TASK ITEM: Repeat every entry below exactly as given.

[Page-level text extractions]
#####
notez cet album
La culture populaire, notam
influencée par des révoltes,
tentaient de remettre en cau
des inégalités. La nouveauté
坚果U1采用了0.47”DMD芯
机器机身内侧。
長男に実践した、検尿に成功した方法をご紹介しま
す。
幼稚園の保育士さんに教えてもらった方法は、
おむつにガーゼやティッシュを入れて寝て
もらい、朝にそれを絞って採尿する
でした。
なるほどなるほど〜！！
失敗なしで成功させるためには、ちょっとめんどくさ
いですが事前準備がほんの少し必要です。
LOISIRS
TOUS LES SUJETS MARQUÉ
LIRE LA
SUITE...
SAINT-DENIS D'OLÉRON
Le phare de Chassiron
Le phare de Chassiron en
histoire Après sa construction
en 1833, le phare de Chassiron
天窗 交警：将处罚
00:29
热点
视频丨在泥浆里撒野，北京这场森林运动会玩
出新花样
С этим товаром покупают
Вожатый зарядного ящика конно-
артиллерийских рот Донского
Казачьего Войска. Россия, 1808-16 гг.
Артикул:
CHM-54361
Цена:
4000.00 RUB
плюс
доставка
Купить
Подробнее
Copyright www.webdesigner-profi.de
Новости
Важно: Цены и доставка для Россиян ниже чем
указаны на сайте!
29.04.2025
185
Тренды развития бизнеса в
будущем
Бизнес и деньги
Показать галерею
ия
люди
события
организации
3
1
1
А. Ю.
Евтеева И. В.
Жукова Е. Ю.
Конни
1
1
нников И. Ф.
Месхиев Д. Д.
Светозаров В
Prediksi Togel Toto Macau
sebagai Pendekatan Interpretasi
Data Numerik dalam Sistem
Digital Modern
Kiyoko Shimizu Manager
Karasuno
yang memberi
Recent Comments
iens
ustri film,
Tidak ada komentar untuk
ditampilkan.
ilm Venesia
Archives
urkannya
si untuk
#####
RESULT OF THIS EXERCISE:
notez cet album
La culture populaire, notam
influencée par des révoltes,
tentaient de remettre en cau
des inégalités. La nouveauté
坚果U1采用了0.47”DMD芯
机器机身内侧。
長男に実践した、検尿に成功した方法をご紹介しま
す。
幼稚園の保育士さんに教えてもらった方法は、
おむつにガーゼやティッシュを入れて寝て
もらい、朝にそれを絞って採尿する
でした。
なるほどなるほど〜！！
失敗なしで成功させるためには、ちょっとめんどくさ
いですが事前準備がほんの少し必要です。
LOISIRS
TOUS LES SUJETS MARQUÉ
LIRE LA
SUITE...
SAINT-DENIS D'OLÉRON
Le phare de Chassiron
Le phare de Chassiron en
histoire Après sa construction
en 1833, le phare de Chassiron
天窗 交警：将处罚
00:29
热点
视频丨在泥浆里撒野，北京这场森林运动会玩
出新花样
С этим товаром покупают
Вожатый зарядного ящика конно-
артиллерийских рот Донского
Казачьего Войска. Россия, 1808-16 гг.
Артикул:
CHM-54361
Цена:
4000.00 RUB
плюс
доставка
Купить
Подробнее
Copyright www.webdesigner-profi.de
Новости
Важно: Цены и доставка для Россиян ниже чем
указаны на сайте!
29.04.2025
185
Тренды развития бизнеса в
будущем
Бизнес и деньги
Показать галерею
ия
люди
события
организации
3
1
1
А. Ю.
Евтеева И. В.
Жукова Е. Ю.
Конни
1
1
нников И. Ф.
Месхиев Д. Д.
Светозаров В
Prediksi Togel Toto Macau
sebagai Pendekatan Interpretasi
Data Numerik dalam Sistem
Digital Modern
Kiyoko Shimizu Manager
Karasuno
yang memberi
Recent Comments
iens
ustri film,
Tidak ada komentar untuk
ditampilkan.
ilm Venesia
Archives
urkannya
si untuk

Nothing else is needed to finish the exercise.